A chegada do 5G, prevista para a metade do ano nas capitais do país, promete uma revolução disruptiva da internet e da telefonia móvel como conhecemos hoje. Uma evolução de velocidade que não deve ficar restrita às inovações tecnológicas, mas também ao mercado de trabalho, com novos postos e profissões, do técnico ao mais qualificado.
Conforme estimativa da Associação Brasileira das Empresas de Tecnologia da Informação e Comunicação (Brasscom), as “tecnologias maduras”, que envolvem big data e analytics, nuvem e web mobile, serão as que mais demandarão novos profissionais nos próximos quatro anos. Somadas as mais diversas áreas de tecnologia, serão 673 mil postos de trabalho demandados até 2025.
Em 2021, um crescimento exponencial nas contratações durante a pandemia de covid-19 foi impulsionado principalmente pela transformação digital das empresas. Foram 123.504 novos empregos no país até setembro, superando a estimativa inicial para o ano e 183,2% superior ao acumulado registrado em 2020.

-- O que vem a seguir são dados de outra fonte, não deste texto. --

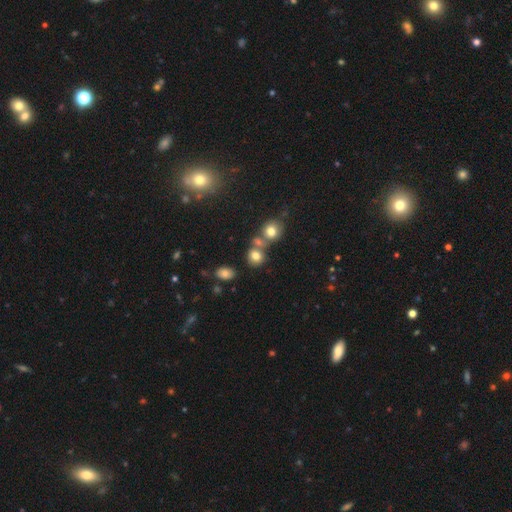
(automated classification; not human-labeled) Smooth or featured? Predicted: smooth (p=0.76). How rounded? Predicted: round (p=0.71). Merging? Predicted: none (p=0.54).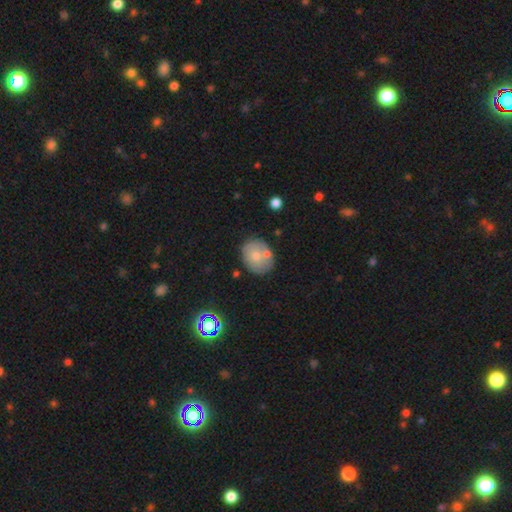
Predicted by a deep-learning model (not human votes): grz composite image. It shows a smooth galaxy with no disk features (70%) that is round (55%). Merging: none (65%).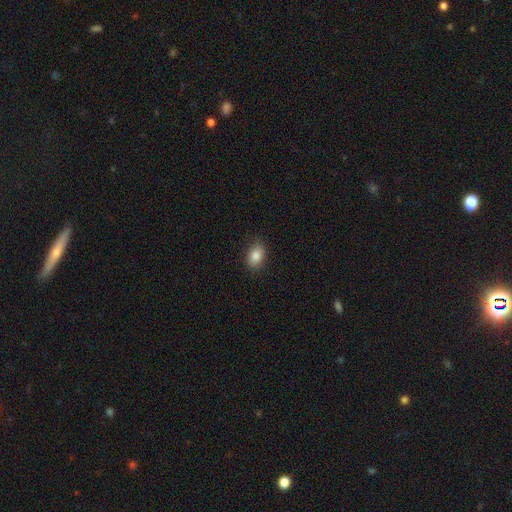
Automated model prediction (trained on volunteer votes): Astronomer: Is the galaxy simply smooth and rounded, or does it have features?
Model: smooth — 86%.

Com a tecnologia do 5G, a tendência é de que o mercado se movimente ainda mais. A expectativa é tanto por vagas diretas, de técnicos para novos equipamentos, antenas e sistemas, quanto pelas vagas indiretas, de desenvolvedores de produtos e de negócios que ainda vão surgir.
– Se observarmos o que aconteceu em gerações de internet passadas, o Uber, por exemplo, deu emprego não só para pessoas superqualificadas, como os engenheiros de software, mas também para motoristas, para o pessoal do RH, para advogados. O 5G vai ser um movimento exponencial nesse sentido. Vamos ter desde profissionais que são os mais claros da área, como engenheiros, pessoal de TI, passando por profissionais de outras áreas, como da comunicação, que vão ter mais possibilidades de informação, mais problemas de desinformação também, porque tudo vai ser mais rápido. Vão ser negócios novos a partir disso – projeta Eduardo Pellanda, professor da Escola de Comunicação, Artes e Design da PUCRS e coordenador do Plug Future Mobility Hub, liderado pelo Tecnopuc.
Sobra vaga, falta gente
O problema no meio deste caminho é que falta mão de obra. Para Julio Ferst, presidente da regional gaúcha da Associação das Empresas Brasileiras de Tecnologia da Informação (Assespro-RS), há uma dificuldade de mão de obra no setor de tecnologia da informação (TI) em geral.
– No Rio Grande do Sul, estamos beirando os 40 mil que faltaria de mão de obra até 2025 na área de tecnologia. Pessoas que podem escrever sistemas para essa comunicação utilizando a tecnologia nova. No Brasil, estima-se 400 mil, sendo que temos uma formação nacional na área de TI em torno de 50 mil ao ano. Ou seja, saem das universidades anualmente 50 mil novos jovens formados. Esses números são absurdos. E com o 5G, nos preocupa porque vai demandar novas profissões, novas formações – diz Ferst.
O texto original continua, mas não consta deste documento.